O primeiro disco que gravei com banda tinha 15 anos, foi há 17 anos atrás. Depende muito. Há fases em que estou lendo alguma coisa, então eu começo escrevendo muito. Tem fases em que estou ouvindo muita música instrumental, então faço um disco inteiro sem letra e depois vou escrevendo. Às vezes faço colagens, pego um poema e boto em cima de uma música pronta e vejo se funciona. Canção de Apartamento, o meu primeiro disco a solo, foi todo feito mais ou menos de forma parecida: sempre sentado com o violão e um caderno, um processo mais à moda antiga.

 

©Eduardo Magalhães

 

Como é a tua relação com a música portuguesa? O que gostas de ouvir?

Gosto de muita coisa. Tive uma namorada portuguesa que me apresentou coisas que estavam fora do meu radar. Comecei a ouvir mais depois da primeira vez que vim a Portugal, já tem um tempo, foi em 2013. Ouço muito Manel Cruz, Capitão Fausto, Carminho, B Fachada… Estou até querendo tocar uma música do Manel Cruz nos shows aqui em Portugal.

Se pudesses escolher um artista português para fazer uma parceria musical, quem seria?

Manel Cruz. Vou tocar no Festival Rock Nordeste no mesmo palco e no mesmo horário que o Manel Cruz, só que no dia seguinte…

A relação entre a música brasileira e a portuguesa tem criado laços cada vez mais fortes. Como vês essa ligação?

Vejo a nação brasileira como se fosse uma continuação das linhas de raciocínio de Portugal, a forma de viver em sociedade, os sentimentos… Ontem estava no apartamento com a banda e com dois músicos portugueses que vão tocar com a gente, e aí começamos a ouvir Luiz Gonzaga, que é um músico brasileiro dos anos 30/40. Aí o trombonista começou a falar que o som era igual a fulano (que era um músico português da mesma época). Aí começaram a mostrar (esqueci o nome agora), mas era a mesma sonoridade, era a mesma poesia, o mesmo jeito de cantar, só que com o ritmo um pouquinho diferente. O processo civilizacional brasileiro é mais um modelo americano, mas eu acho muito parecidas nossas culturas.

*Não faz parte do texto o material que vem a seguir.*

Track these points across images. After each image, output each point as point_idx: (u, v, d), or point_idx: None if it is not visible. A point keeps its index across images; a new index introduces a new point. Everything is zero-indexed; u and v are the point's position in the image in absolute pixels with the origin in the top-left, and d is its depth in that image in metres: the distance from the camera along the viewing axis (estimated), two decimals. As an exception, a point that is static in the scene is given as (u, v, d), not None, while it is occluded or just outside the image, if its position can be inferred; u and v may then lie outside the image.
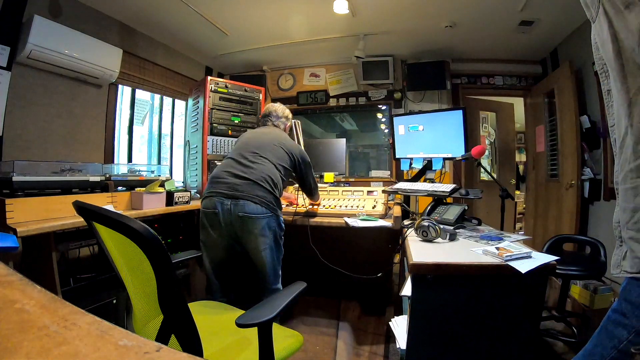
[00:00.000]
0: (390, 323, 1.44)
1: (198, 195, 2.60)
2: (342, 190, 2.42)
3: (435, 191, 1.91)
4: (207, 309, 1.34)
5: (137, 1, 2.62)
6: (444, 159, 2.20)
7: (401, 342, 1.25)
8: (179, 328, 0.85)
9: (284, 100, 4.27)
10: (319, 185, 2.54)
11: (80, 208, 0.89)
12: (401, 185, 2.16)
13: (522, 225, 4.45)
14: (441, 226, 1.37)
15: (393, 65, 3.76)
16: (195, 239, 2.40)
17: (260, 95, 2.87)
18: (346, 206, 2.15)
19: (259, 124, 2.19)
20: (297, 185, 2.45)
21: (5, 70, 2.11)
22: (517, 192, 5.09)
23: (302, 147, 2.37)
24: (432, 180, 2.20)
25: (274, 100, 4.29)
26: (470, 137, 2.36)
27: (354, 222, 1.88)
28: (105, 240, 0.94)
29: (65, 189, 1.71)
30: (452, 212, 1.74)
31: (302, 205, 2.21)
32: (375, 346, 1.95)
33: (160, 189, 2.09)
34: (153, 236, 0.71)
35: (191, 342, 0.87)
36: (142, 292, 0.91)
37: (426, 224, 1.36)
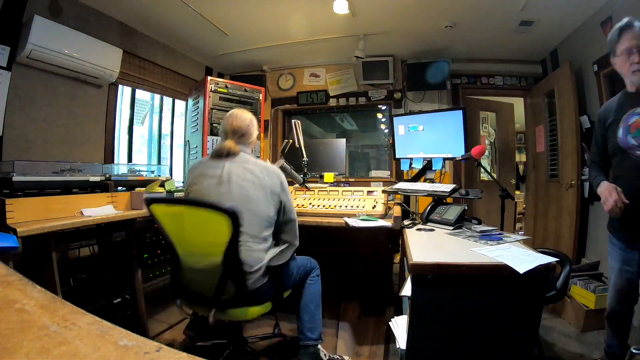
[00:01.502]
0: (390, 323, 1.44)
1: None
2: (342, 190, 2.42)
3: (435, 191, 1.91)
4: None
5: (137, 1, 2.62)
6: (444, 159, 2.20)
7: (401, 342, 1.25)
8: (235, 275, 1.34)
9: (284, 101, 4.30)
10: (320, 185, 2.54)
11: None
12: (401, 185, 2.16)
13: (522, 225, 4.45)
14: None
15: (393, 65, 3.76)
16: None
17: (260, 95, 2.87)
18: (346, 206, 2.15)
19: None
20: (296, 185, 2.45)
21: (5, 70, 2.11)
22: (517, 192, 5.09)
23: (302, 147, 2.35)
24: (432, 180, 2.20)
25: (274, 101, 4.31)
26: (470, 137, 2.36)
27: (353, 222, 1.87)
28: (176, 219, 1.35)
29: (65, 189, 1.71)
30: (452, 212, 1.74)
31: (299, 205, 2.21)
32: (375, 346, 1.95)
33: (160, 189, 2.09)
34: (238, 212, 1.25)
35: (243, 284, 1.37)
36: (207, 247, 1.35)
37: None
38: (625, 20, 1.38)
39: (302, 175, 2.36)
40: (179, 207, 1.36)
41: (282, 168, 2.21)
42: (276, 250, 1.53)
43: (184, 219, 1.34)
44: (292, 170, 2.27)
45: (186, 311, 1.52)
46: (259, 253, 1.45)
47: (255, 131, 1.63)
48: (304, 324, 1.60)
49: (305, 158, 2.34)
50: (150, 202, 1.34)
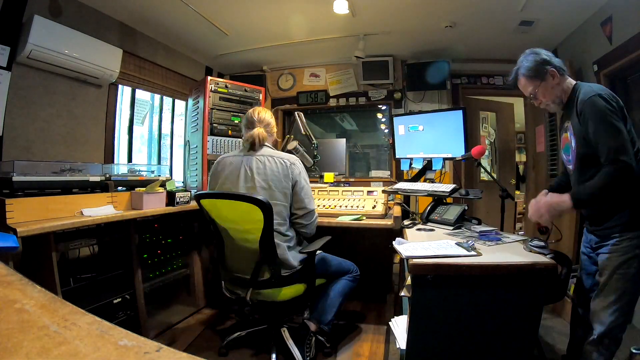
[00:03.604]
0: (390, 323, 1.44)
1: (198, 195, 2.59)
2: (342, 190, 2.42)
3: (435, 191, 1.91)
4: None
5: (137, 1, 2.62)
6: (444, 159, 2.20)
7: (401, 342, 1.25)
8: (270, 260, 1.55)
9: (284, 101, 4.30)
10: (320, 185, 2.54)
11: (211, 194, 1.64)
12: (401, 185, 2.16)
13: (522, 225, 4.45)
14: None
15: (393, 65, 3.76)
16: (195, 239, 2.40)
17: (260, 95, 2.87)
18: (346, 206, 2.15)
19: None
20: None
21: (5, 70, 2.11)
22: (517, 192, 5.08)
23: (310, 133, 2.49)
24: (432, 180, 2.20)
25: (274, 101, 4.31)
26: (470, 137, 2.36)
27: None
28: (221, 209, 1.59)
29: (65, 189, 1.70)
30: (452, 212, 1.74)
31: None
32: (375, 346, 1.95)
33: (160, 189, 2.09)
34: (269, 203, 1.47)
35: (277, 269, 1.57)
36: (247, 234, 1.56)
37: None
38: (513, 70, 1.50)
39: (313, 159, 2.52)
40: (219, 201, 1.59)
41: (295, 149, 2.36)
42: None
43: (227, 210, 1.57)
44: (304, 152, 2.42)
45: (230, 293, 1.73)
46: (289, 245, 1.66)
47: (275, 125, 1.87)
48: (317, 306, 1.78)
49: (314, 141, 2.45)
50: (198, 197, 1.63)
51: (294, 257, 1.64)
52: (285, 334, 1.75)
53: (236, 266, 1.69)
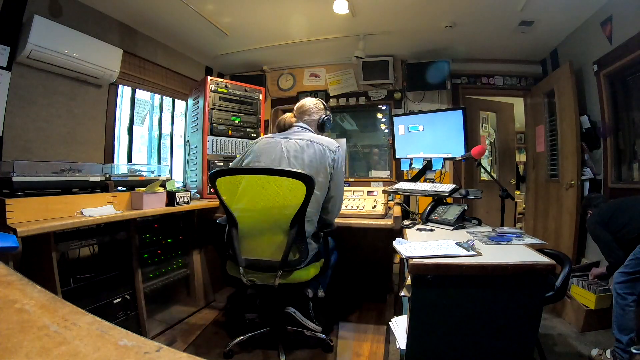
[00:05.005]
0: (390, 323, 1.44)
1: (198, 195, 2.59)
2: (342, 190, 2.41)
3: (435, 191, 1.91)
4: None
5: (137, 1, 2.63)
6: (444, 159, 2.20)
7: (401, 342, 1.25)
8: (299, 240, 1.54)
9: (284, 101, 4.30)
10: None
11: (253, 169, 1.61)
12: (401, 185, 2.16)
13: (522, 225, 4.44)
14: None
15: (393, 65, 3.76)
16: (195, 239, 2.40)
17: (260, 95, 2.87)
18: (346, 206, 2.15)
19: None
20: None
21: (5, 70, 2.11)
22: (517, 192, 5.09)
23: None
24: (432, 180, 2.20)
25: (274, 101, 4.32)
26: (470, 137, 2.37)
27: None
28: (248, 187, 1.52)
29: (65, 189, 1.70)
30: (452, 212, 1.74)
31: None
32: (375, 346, 1.95)
33: (160, 189, 2.09)
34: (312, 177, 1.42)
35: (306, 248, 1.58)
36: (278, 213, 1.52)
37: None
38: None
39: None
40: (259, 177, 1.53)
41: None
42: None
43: (260, 187, 1.52)
44: None
45: (247, 280, 1.67)
46: (312, 227, 1.67)
47: (318, 111, 1.84)
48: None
49: None
50: (216, 175, 1.49)
51: (314, 237, 1.69)
52: (296, 314, 1.86)
53: (259, 250, 1.63)
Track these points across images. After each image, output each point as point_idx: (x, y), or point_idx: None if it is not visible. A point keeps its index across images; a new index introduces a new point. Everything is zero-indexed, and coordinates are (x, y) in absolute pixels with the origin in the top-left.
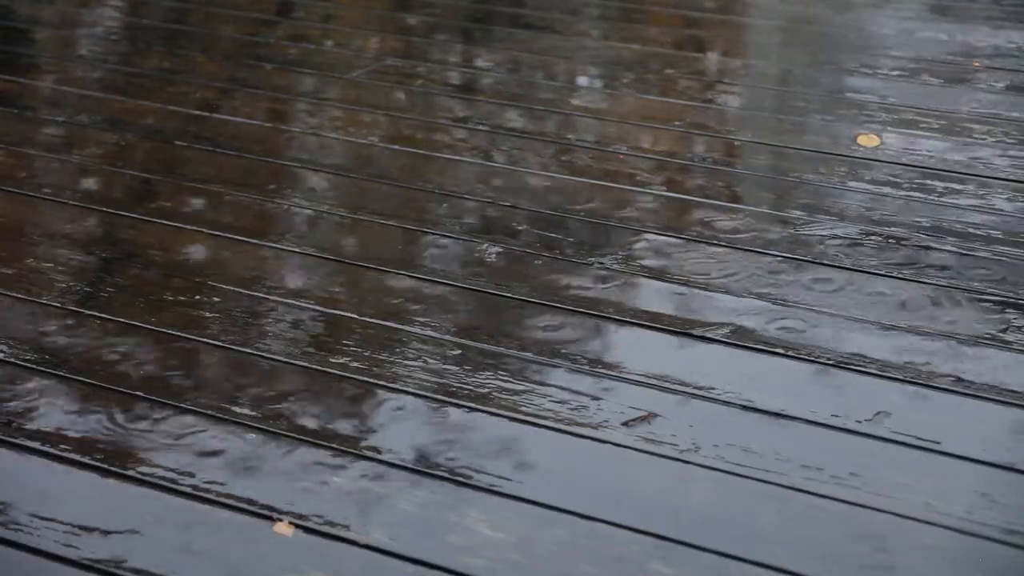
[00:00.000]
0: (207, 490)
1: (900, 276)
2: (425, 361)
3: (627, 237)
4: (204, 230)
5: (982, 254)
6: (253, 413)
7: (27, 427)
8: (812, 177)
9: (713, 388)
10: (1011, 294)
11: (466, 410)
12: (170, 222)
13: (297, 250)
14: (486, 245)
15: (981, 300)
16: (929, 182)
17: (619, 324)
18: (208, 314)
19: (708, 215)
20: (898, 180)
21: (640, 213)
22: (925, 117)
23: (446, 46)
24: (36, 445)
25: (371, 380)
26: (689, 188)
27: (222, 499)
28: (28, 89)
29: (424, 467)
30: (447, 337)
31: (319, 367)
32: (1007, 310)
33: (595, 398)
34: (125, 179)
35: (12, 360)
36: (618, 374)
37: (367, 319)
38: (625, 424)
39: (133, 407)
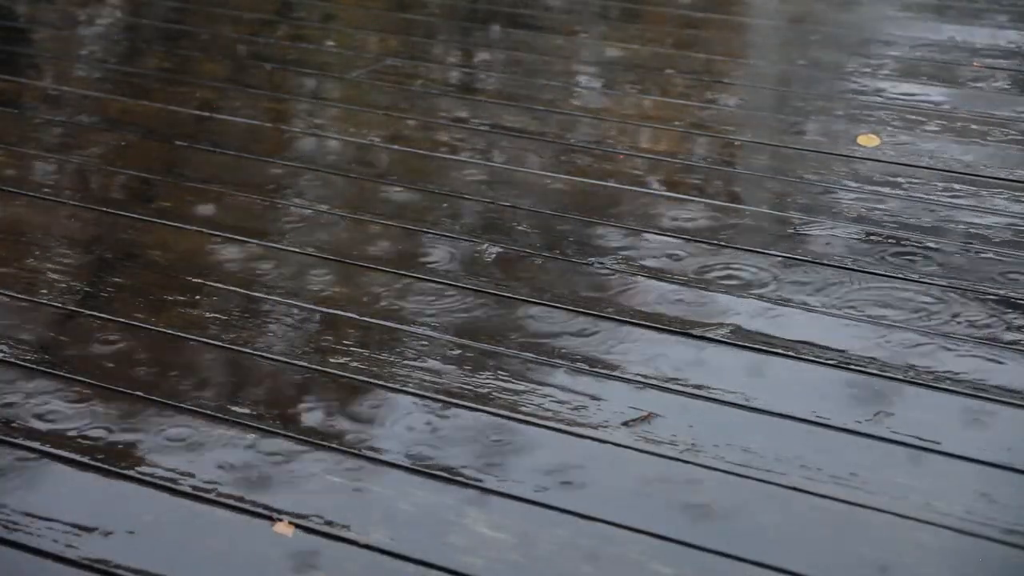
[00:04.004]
0: (207, 490)
1: (900, 276)
2: (425, 361)
3: (627, 237)
4: (204, 230)
5: (982, 254)
6: (253, 413)
7: (27, 427)
8: (812, 177)
9: (713, 388)
10: (1011, 294)
11: (466, 410)
12: (170, 222)
13: (297, 250)
14: (486, 245)
15: (981, 300)
16: (929, 182)
17: (619, 324)
18: (208, 314)
19: (708, 215)
20: (898, 180)
21: (640, 213)
22: (925, 117)
23: (446, 46)
24: (36, 445)
25: (371, 380)
26: (689, 188)
27: (222, 499)
28: (28, 89)
29: (424, 467)
30: (447, 337)
31: (319, 367)
32: (1007, 310)
33: (595, 398)
34: (125, 179)
35: (12, 360)
36: (618, 374)
37: (367, 319)
38: (625, 424)
39: (133, 407)
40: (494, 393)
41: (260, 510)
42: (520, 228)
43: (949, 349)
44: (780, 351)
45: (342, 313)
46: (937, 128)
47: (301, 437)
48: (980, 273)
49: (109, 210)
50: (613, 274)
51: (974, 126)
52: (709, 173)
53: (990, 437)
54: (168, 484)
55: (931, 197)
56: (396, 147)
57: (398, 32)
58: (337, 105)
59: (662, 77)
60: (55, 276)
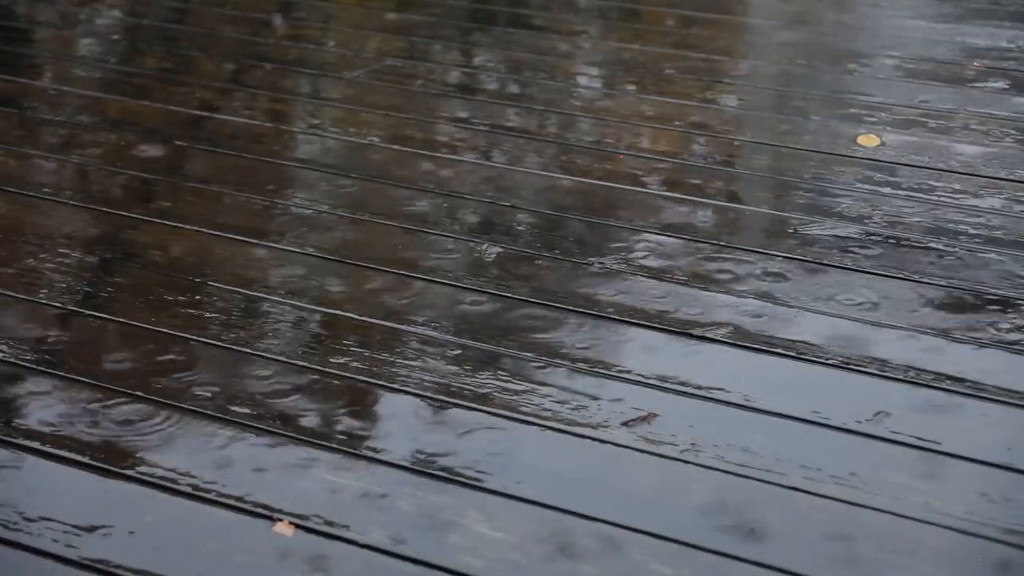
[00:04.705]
0: (207, 490)
1: (900, 276)
2: (425, 361)
3: (627, 237)
4: (204, 230)
5: (982, 254)
6: (253, 413)
7: (27, 427)
8: (812, 177)
9: (713, 388)
10: (1011, 294)
11: (466, 410)
12: (170, 222)
13: (297, 250)
14: (486, 245)
15: (981, 300)
16: (929, 182)
17: (619, 324)
18: (208, 314)
19: (708, 215)
20: (898, 180)
21: (640, 213)
22: (925, 117)
23: (446, 46)
24: (36, 445)
25: (371, 380)
26: (689, 188)
27: (222, 499)
28: (28, 89)
29: (424, 467)
30: (447, 337)
31: (319, 367)
32: (1007, 310)
33: (595, 398)
34: (125, 179)
35: (12, 360)
36: (618, 374)
37: (367, 319)
38: (625, 424)
39: (133, 407)
40: (494, 393)
41: (260, 510)
42: (520, 228)
43: (950, 349)
44: (780, 351)
45: (342, 313)
46: (937, 128)
47: (301, 437)
48: (981, 273)
49: (109, 210)
50: (613, 274)
51: (974, 126)
52: (709, 173)
53: (990, 437)
54: (168, 484)
55: (931, 197)
56: (396, 147)
57: (398, 32)
58: (337, 105)
59: (662, 77)
60: (55, 276)
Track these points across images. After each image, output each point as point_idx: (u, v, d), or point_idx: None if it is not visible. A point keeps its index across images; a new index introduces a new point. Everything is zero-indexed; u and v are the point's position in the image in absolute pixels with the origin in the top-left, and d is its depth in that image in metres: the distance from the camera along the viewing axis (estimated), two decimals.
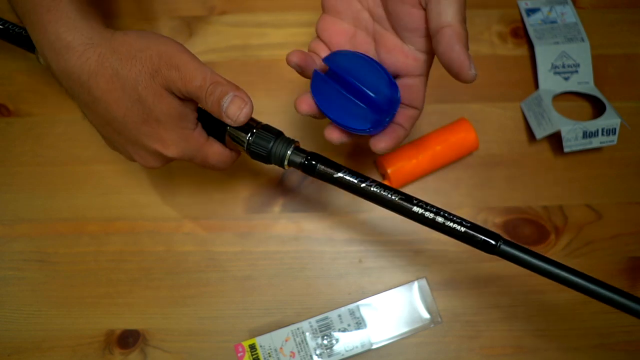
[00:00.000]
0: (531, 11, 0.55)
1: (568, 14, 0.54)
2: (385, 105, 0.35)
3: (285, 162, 0.36)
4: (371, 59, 0.36)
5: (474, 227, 0.33)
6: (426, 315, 0.46)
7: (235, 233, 0.49)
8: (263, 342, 0.44)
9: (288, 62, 0.35)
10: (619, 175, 0.51)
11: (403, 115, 0.36)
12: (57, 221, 0.49)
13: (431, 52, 0.34)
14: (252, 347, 0.43)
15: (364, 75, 0.35)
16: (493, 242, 0.32)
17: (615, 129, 0.49)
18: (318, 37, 0.38)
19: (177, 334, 0.47)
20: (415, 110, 0.37)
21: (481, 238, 0.32)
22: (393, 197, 0.33)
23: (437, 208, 0.33)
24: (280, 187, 0.50)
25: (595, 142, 0.49)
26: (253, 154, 0.36)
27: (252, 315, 0.47)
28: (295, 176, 0.51)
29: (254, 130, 0.35)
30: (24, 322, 0.47)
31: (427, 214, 0.33)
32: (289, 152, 0.35)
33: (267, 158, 0.36)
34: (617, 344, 0.47)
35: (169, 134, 0.34)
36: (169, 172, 0.51)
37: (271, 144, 0.35)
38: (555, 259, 0.51)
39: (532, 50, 0.53)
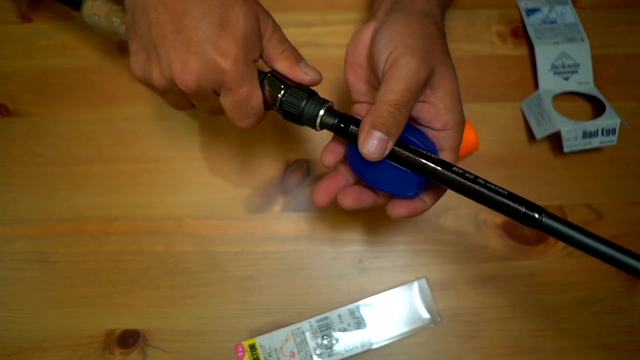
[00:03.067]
0: (531, 11, 0.55)
1: (568, 14, 0.54)
2: None
3: (317, 123, 0.34)
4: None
5: (513, 196, 0.31)
6: (426, 315, 0.46)
7: (235, 233, 0.49)
8: (263, 342, 0.44)
9: (344, 205, 0.36)
10: (619, 175, 0.51)
11: (428, 190, 0.36)
12: (57, 221, 0.49)
13: (454, 128, 0.35)
14: (252, 347, 0.43)
15: (405, 136, 0.34)
16: (536, 216, 0.30)
17: (615, 129, 0.49)
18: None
19: (177, 334, 0.47)
20: (441, 188, 0.36)
21: (522, 211, 0.30)
22: (427, 162, 0.32)
23: (475, 175, 0.32)
24: (280, 187, 0.50)
25: (595, 142, 0.49)
26: (285, 112, 0.35)
27: (252, 315, 0.47)
28: (295, 176, 0.51)
29: (289, 90, 0.35)
30: (24, 322, 0.47)
31: (464, 180, 0.32)
32: (321, 112, 0.34)
33: (299, 117, 0.35)
34: (617, 344, 0.47)
35: (237, 49, 0.33)
36: (169, 171, 0.51)
37: (304, 102, 0.34)
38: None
39: (532, 50, 0.53)
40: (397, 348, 0.46)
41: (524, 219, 0.30)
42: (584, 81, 0.52)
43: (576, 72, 0.52)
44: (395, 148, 0.33)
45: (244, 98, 0.34)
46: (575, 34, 0.53)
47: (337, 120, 0.34)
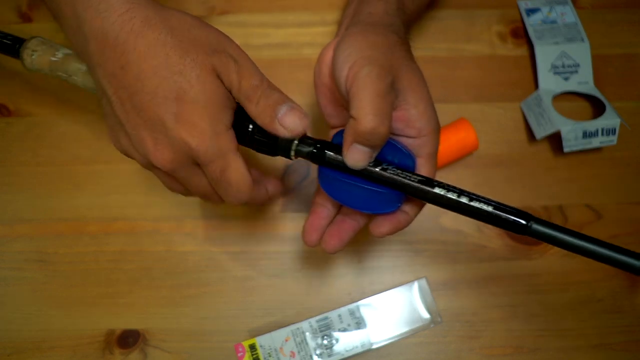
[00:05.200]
0: (531, 11, 0.55)
1: (568, 14, 0.54)
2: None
3: (292, 152, 0.33)
4: None
5: (500, 207, 0.31)
6: (426, 315, 0.46)
7: (235, 233, 0.49)
8: (263, 342, 0.44)
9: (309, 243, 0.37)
10: (619, 175, 0.51)
11: (408, 200, 0.35)
12: (57, 221, 0.49)
13: (430, 134, 0.33)
14: (252, 347, 0.43)
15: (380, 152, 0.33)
16: (524, 222, 0.30)
17: (615, 129, 0.49)
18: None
19: (177, 334, 0.47)
20: None
21: (511, 219, 0.30)
22: (411, 181, 0.32)
23: (460, 188, 0.32)
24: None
25: (595, 142, 0.49)
26: (258, 143, 0.33)
27: (252, 315, 0.47)
28: (295, 176, 0.51)
29: (256, 128, 0.33)
30: (24, 322, 0.47)
31: (449, 195, 0.31)
32: (295, 141, 0.33)
33: (272, 148, 0.33)
34: (617, 344, 0.47)
35: (201, 121, 0.30)
36: None
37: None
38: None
39: (532, 50, 0.53)
40: (397, 348, 0.46)
41: (513, 227, 0.31)
42: (584, 81, 0.52)
43: (576, 72, 0.52)
44: (373, 169, 0.32)
45: (219, 171, 0.32)
46: (575, 34, 0.53)
47: (312, 148, 0.33)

Nos últimos anos aconteceu uma abertura dos media, a internet começou a botar em contacto o brasileiro com a cultura portuguesa, mais do que através da televisão.

No dia 20 de junho, apresentas o disco no Capitólio. Quais as expectativas para este concerto?

Tento sempre controlar minha expectativa para que seja uma noite agradável, mas eu sempre penso no show de Portugal como se fosse a primeira vez que estou tocando para aquelas pessoas. Já toquei bastante em Lisboa, mas quero muito ter esse sentimento de primeira vez. Sempre tenho impressão de que são pessoas que estou vendo pela primeira vez, um sentimento de descoberta.

As tuas viagens inspiram-te de alguma forma?

Totalmente. Esse disco novo tem uma música que comecei a fazer aqui em Portugal. Chama-se Velho Sitio (sem o acento da língua portuguesa, sitio como lugar). O meio onde estou influencia as músicas que vou fazer naquele período. Todos os meus discos foram assim. São muito ligados ao bairro em que eu moro, ao som do dia-a-dia: se acordo com som de carro ou som de passarinho, se as pessoas são gentis ou não. Isso influencia seu estado emocional, seu interior. Suas questões mais profundamente internas têm a ver com seu vizinho, com o céu que você ’tá olhando.

Li numa entrevista que gostarias de viver em Lisboa. Para quando a mudança?

A minha ideia é vir no começo do ano que vem, logo depois do Carnaval. Março, talvez. Não é uma mudança definitiva, mas sim uma temporada. Meus pais estão com 65 anos, então eu pretendo ficar um, dois anos, mas voltar pra cuidar dos meus pais, em vez de me estabelecer definitivamente aqui. Já fiz a viagem para Lisboa cinco vezes e sinto que está cada vez mais curta a viagem. Eu chego à meia-noite no voo, durmo, e acordo em Lisboa.

Planos para um futuro breve?

Estou sempre pensando na próxima música. Não toco em casa as músicas que eu já gravei, tenho esse problema não sei porquê [risos]. É como se eu tivesse educado filho e ele, de repente, casou. Em casa estou sempre pensando na próxima ideia. Já estou com um monte de música nova, só que essas coisas ao longo dos meses vão melhorando ou piorando. Você grava e acha muito bonito, daí a um mês você ouve e acha horrível. Tem músicas que eu começo a achar horríveis, aí boas de novo, elas ficam mudando todo o ano. Tem algumas músicas que eu acho boas para sempre e algumas que eu acho eternamente chatas.